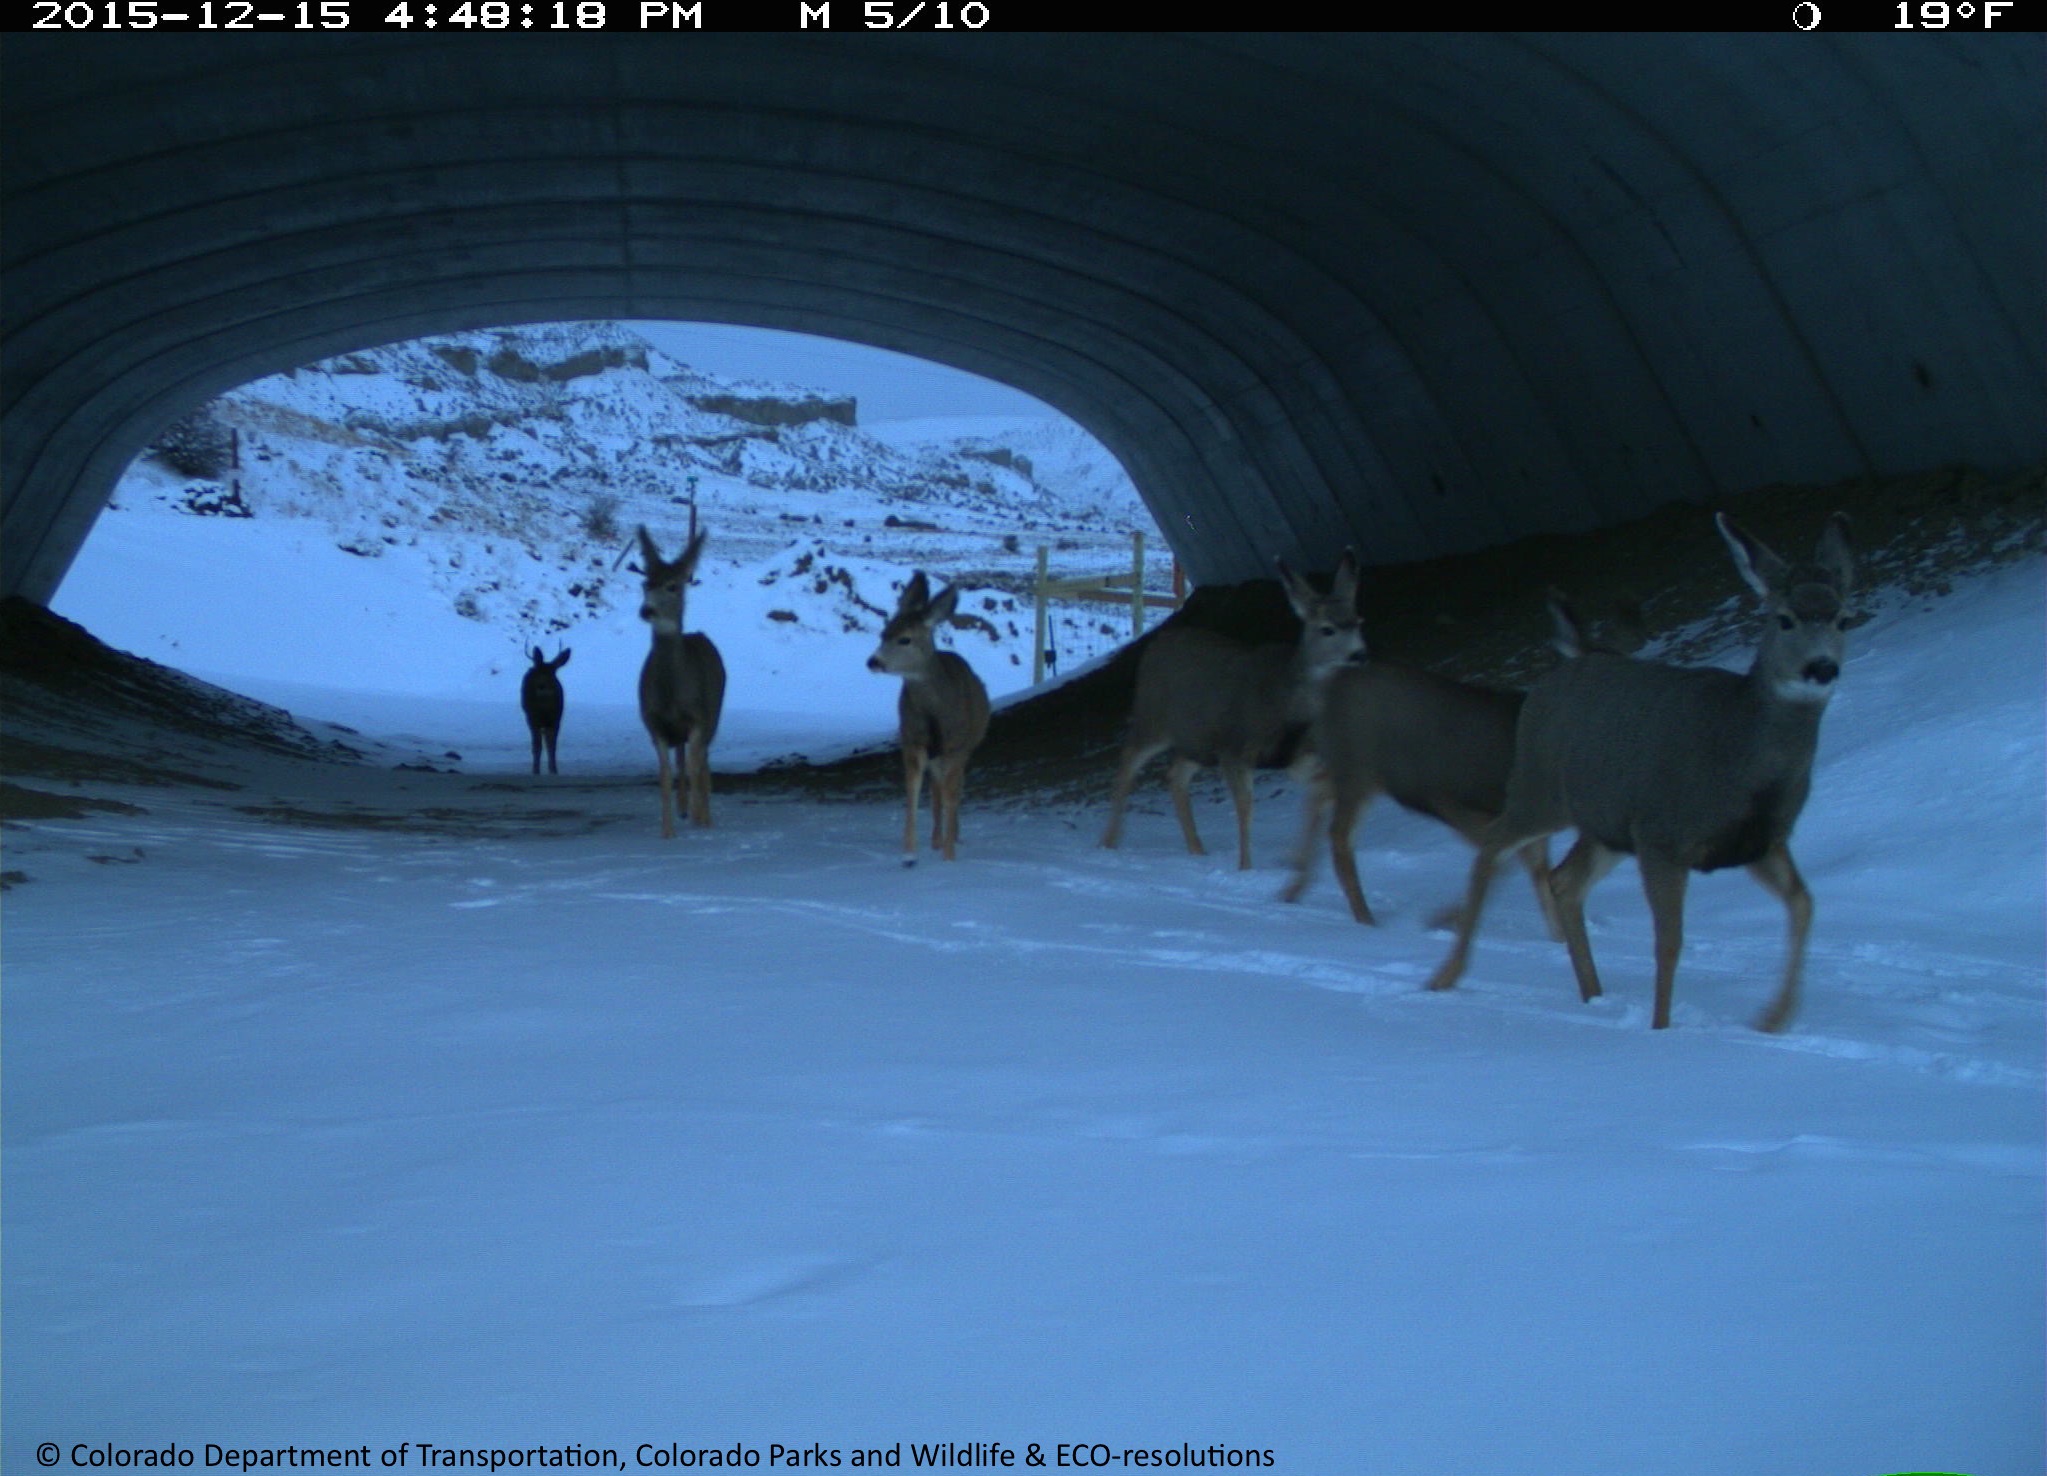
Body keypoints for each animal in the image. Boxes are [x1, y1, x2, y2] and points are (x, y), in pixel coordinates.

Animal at [519, 645, 571, 775]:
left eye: (553, 674)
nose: (543, 687)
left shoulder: (548, 719)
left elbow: (546, 745)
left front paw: (548, 770)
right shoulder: (543, 719)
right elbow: (544, 745)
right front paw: (543, 770)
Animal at [635, 525, 727, 836]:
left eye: (672, 586)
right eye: (645, 584)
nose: (646, 610)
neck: (671, 698)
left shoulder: (699, 717)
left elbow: (696, 765)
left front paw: (703, 823)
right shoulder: (654, 724)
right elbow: (665, 775)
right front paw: (668, 833)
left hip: (714, 715)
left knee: (702, 763)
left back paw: (702, 815)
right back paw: (685, 809)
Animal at [867, 571, 990, 862]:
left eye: (905, 639)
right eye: (883, 633)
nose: (873, 661)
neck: (935, 712)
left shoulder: (957, 745)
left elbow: (952, 795)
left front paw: (949, 856)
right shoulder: (911, 738)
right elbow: (913, 790)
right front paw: (909, 854)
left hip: (967, 745)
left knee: (953, 789)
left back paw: (952, 836)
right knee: (936, 789)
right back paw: (936, 839)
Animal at [1101, 551, 1364, 871]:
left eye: (1358, 621)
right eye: (1327, 628)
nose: (1359, 655)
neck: (1288, 704)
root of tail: (1155, 644)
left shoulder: (1295, 756)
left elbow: (1325, 789)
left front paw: (1303, 858)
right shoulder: (1235, 749)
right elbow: (1245, 809)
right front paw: (1245, 867)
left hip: (1198, 741)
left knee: (1176, 774)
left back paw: (1197, 849)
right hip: (1154, 717)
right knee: (1129, 758)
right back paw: (1109, 841)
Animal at [1423, 511, 1855, 1032]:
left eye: (1842, 618)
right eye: (1784, 618)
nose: (1822, 668)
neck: (1738, 756)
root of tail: (1570, 663)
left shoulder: (1763, 841)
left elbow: (1804, 902)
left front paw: (1772, 1019)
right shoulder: (1662, 834)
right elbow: (1669, 942)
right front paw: (1660, 1030)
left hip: (1605, 824)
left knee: (1565, 879)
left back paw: (1592, 995)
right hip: (1539, 787)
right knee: (1494, 842)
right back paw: (1444, 977)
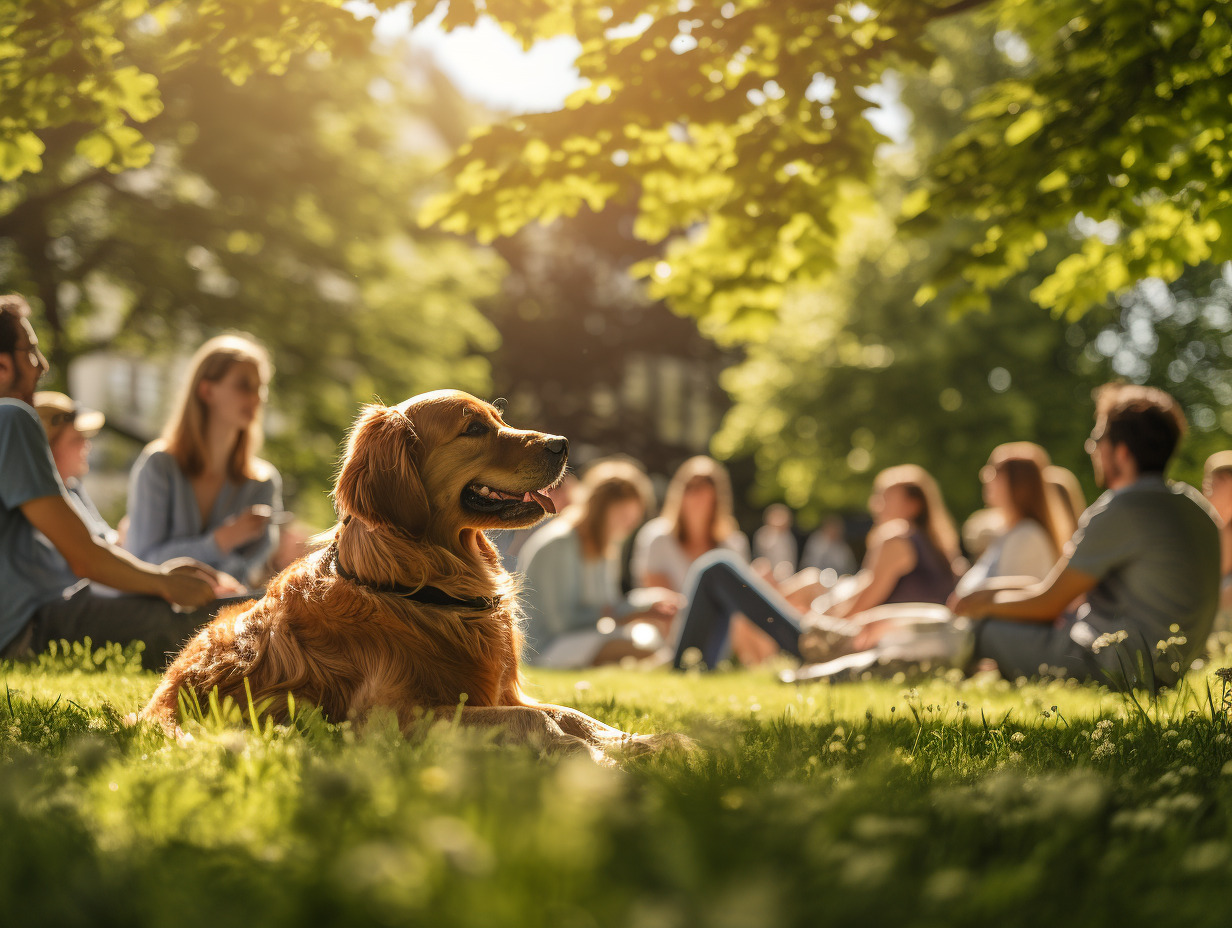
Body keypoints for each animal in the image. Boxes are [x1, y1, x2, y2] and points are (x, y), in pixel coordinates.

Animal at [141, 391, 684, 759]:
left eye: (500, 419)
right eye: (473, 429)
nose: (563, 444)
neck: (424, 586)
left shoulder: (502, 692)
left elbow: (568, 713)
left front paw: (652, 741)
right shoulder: (385, 719)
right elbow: (539, 723)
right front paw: (597, 760)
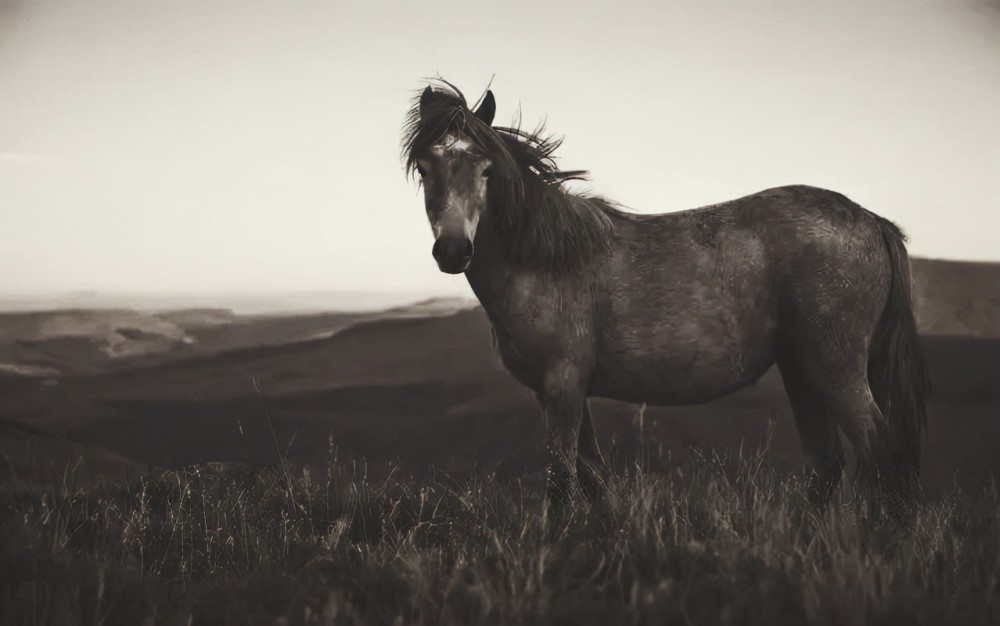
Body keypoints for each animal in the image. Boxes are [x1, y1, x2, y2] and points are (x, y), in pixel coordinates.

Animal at [398, 80, 928, 516]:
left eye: (487, 169)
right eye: (425, 167)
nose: (453, 250)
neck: (547, 260)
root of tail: (873, 221)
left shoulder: (562, 386)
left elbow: (562, 485)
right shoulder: (565, 392)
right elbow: (593, 478)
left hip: (835, 368)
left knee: (879, 452)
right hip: (802, 372)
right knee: (827, 465)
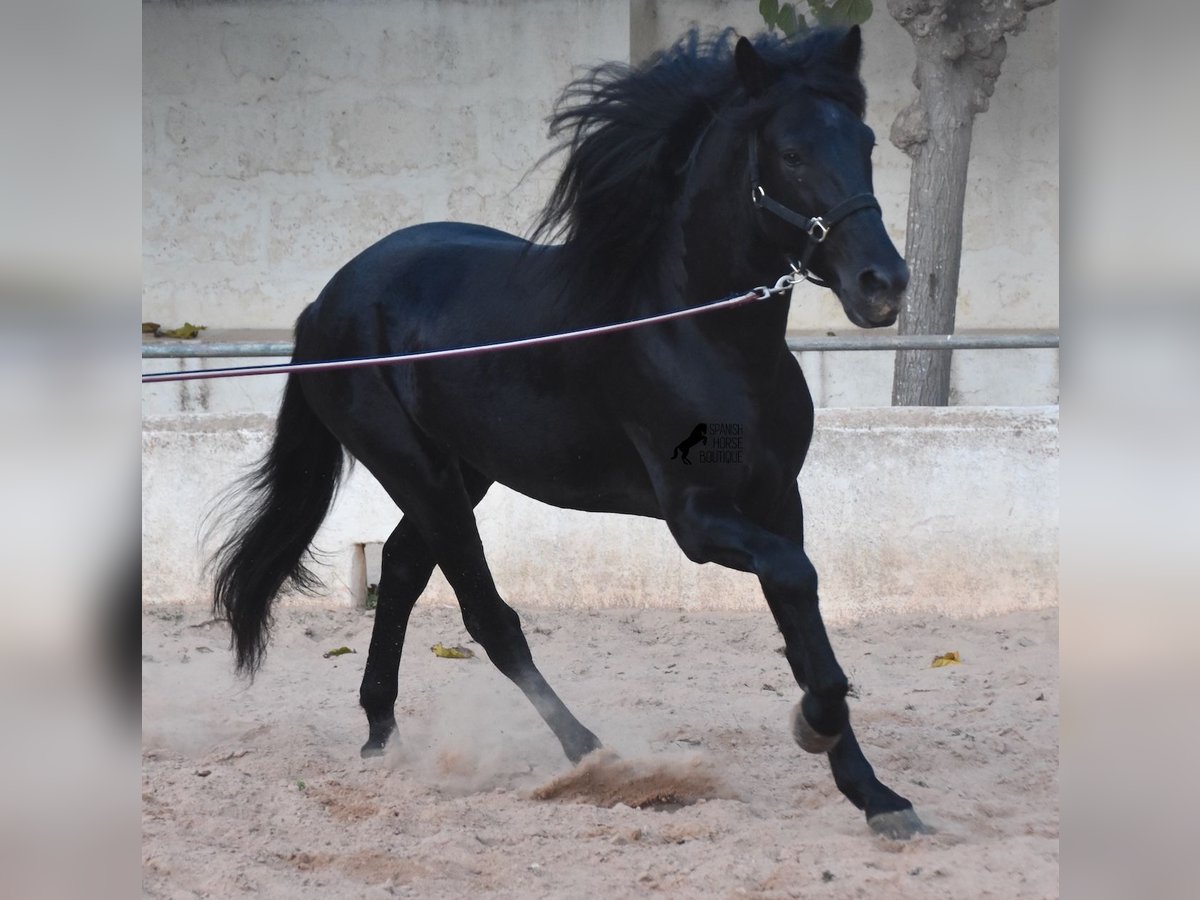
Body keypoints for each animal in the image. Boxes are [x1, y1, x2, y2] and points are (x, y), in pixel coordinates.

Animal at [213, 30, 926, 844]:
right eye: (792, 154)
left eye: (866, 142)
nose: (883, 284)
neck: (703, 336)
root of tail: (324, 302)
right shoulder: (697, 518)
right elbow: (797, 584)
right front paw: (815, 726)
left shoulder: (778, 501)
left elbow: (801, 616)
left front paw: (875, 794)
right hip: (417, 470)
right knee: (486, 615)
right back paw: (594, 758)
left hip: (463, 471)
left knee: (400, 571)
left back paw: (380, 737)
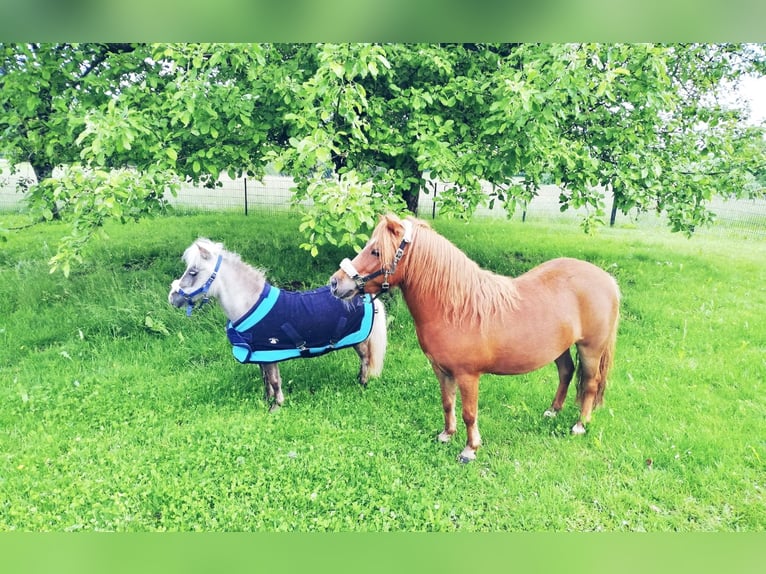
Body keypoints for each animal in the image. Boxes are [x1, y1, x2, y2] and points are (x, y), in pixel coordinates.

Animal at [166, 237, 384, 410]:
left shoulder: (271, 352)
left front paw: (276, 406)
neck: (250, 303)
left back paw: (362, 384)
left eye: (193, 272)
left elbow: (274, 379)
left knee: (365, 359)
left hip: (358, 340)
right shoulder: (261, 353)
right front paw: (266, 400)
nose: (172, 297)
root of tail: (366, 296)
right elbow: (265, 379)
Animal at [332, 215, 620, 464]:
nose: (335, 283)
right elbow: (448, 403)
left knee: (590, 384)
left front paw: (470, 449)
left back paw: (580, 425)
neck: (456, 308)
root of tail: (607, 279)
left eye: (376, 251)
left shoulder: (468, 376)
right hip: (559, 348)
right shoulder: (441, 370)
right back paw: (552, 411)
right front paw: (446, 435)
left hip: (591, 349)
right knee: (566, 372)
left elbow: (469, 413)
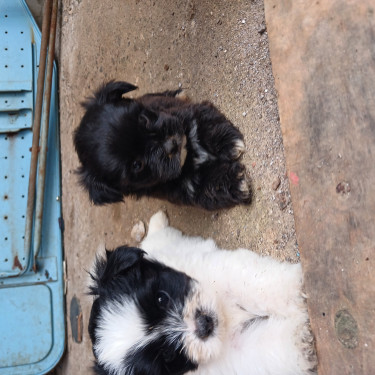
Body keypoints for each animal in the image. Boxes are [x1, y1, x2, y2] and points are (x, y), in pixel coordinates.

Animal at [74, 81, 251, 210]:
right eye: (137, 165)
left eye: (143, 121)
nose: (170, 145)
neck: (188, 155)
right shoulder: (189, 188)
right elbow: (210, 186)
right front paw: (236, 183)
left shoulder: (187, 114)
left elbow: (205, 124)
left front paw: (228, 141)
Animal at [88, 212, 318, 375]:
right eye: (167, 355)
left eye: (161, 298)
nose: (203, 324)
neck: (225, 320)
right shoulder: (234, 357)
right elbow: (263, 350)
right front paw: (299, 342)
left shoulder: (217, 271)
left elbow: (251, 281)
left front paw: (294, 290)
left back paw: (158, 222)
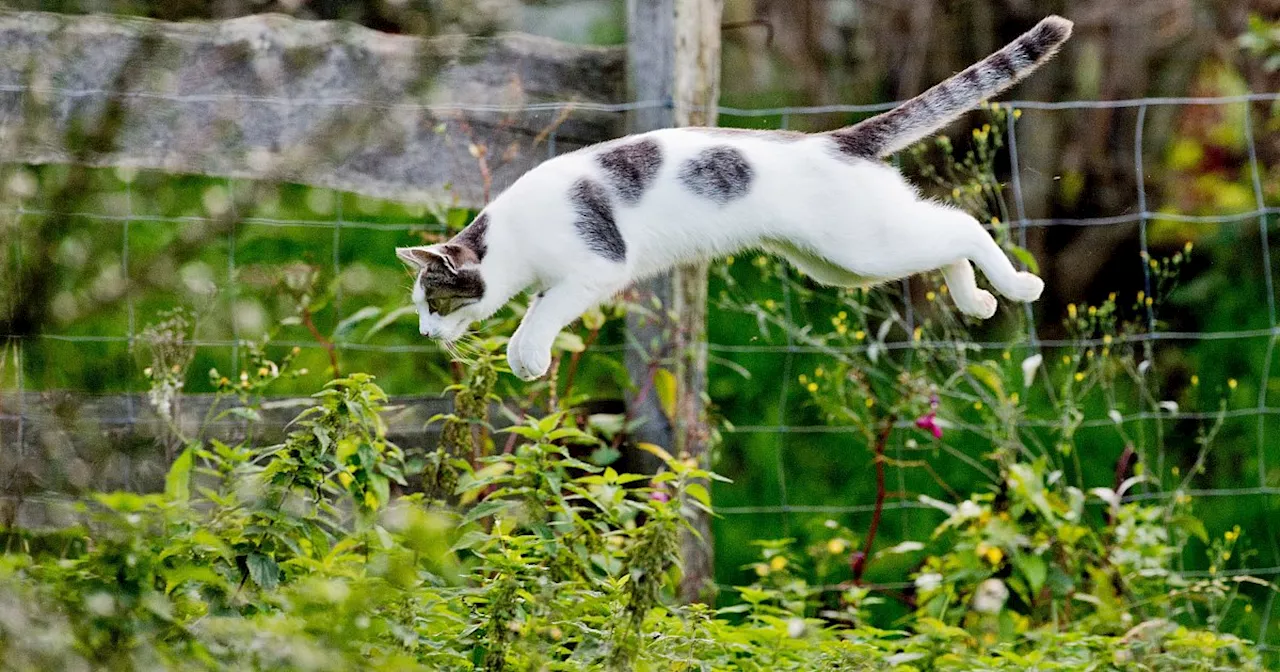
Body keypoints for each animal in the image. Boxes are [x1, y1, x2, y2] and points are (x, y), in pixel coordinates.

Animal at [396, 15, 1070, 378]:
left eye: (436, 301)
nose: (426, 334)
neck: (515, 239)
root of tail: (835, 138)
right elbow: (537, 309)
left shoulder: (596, 268)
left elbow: (537, 317)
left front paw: (528, 356)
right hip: (843, 263)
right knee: (944, 234)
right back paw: (978, 302)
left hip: (862, 247)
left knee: (964, 226)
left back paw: (1018, 287)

# # # #

:: Work instruction ::
With the pictures removed, print only the lines starting at the line that has "right back paw: (1109, 841)" and ending at the line that has "root of tail: (873, 221)", both ends included, exactly as they stand above.

:: Solution to this exercise ::
right back paw: (1109, 841)
Animal at [1423, 511, 1855, 1032]:
left eye: (1842, 618)
right eye: (1784, 618)
nose: (1822, 668)
neck: (1738, 756)
root of tail: (1570, 663)
left shoulder: (1763, 841)
left elbow: (1804, 902)
left front paw: (1772, 1019)
right shoulder: (1662, 834)
right elbow: (1669, 942)
right front paw: (1660, 1030)
left hip: (1605, 824)
left knee: (1565, 879)
left back paw: (1592, 995)
right hip: (1539, 787)
right knee: (1494, 842)
right back paw: (1444, 977)
Body keypoints for each animal in the image. Boxes are [x1, y1, x2, y2] and points are (x, y), in pixel coordinates.

Animal at [141, 391, 684, 759]:
left eye: (500, 419)
right eye: (473, 429)
nose: (563, 444)
neck: (424, 586)
left shoulder: (502, 692)
left elbow: (568, 713)
left front paw: (652, 741)
right shoulder: (385, 719)
right elbow: (539, 723)
right front paw: (597, 760)
Body keypoints for each animal in the image. Boxes are [x1, y1, x2, y2] and points are (x, y), in pixel coordinates.

Animal at [398, 80, 928, 516]:
left eye: (487, 169)
right eye: (425, 167)
nose: (453, 250)
neck: (547, 260)
root of tail: (873, 221)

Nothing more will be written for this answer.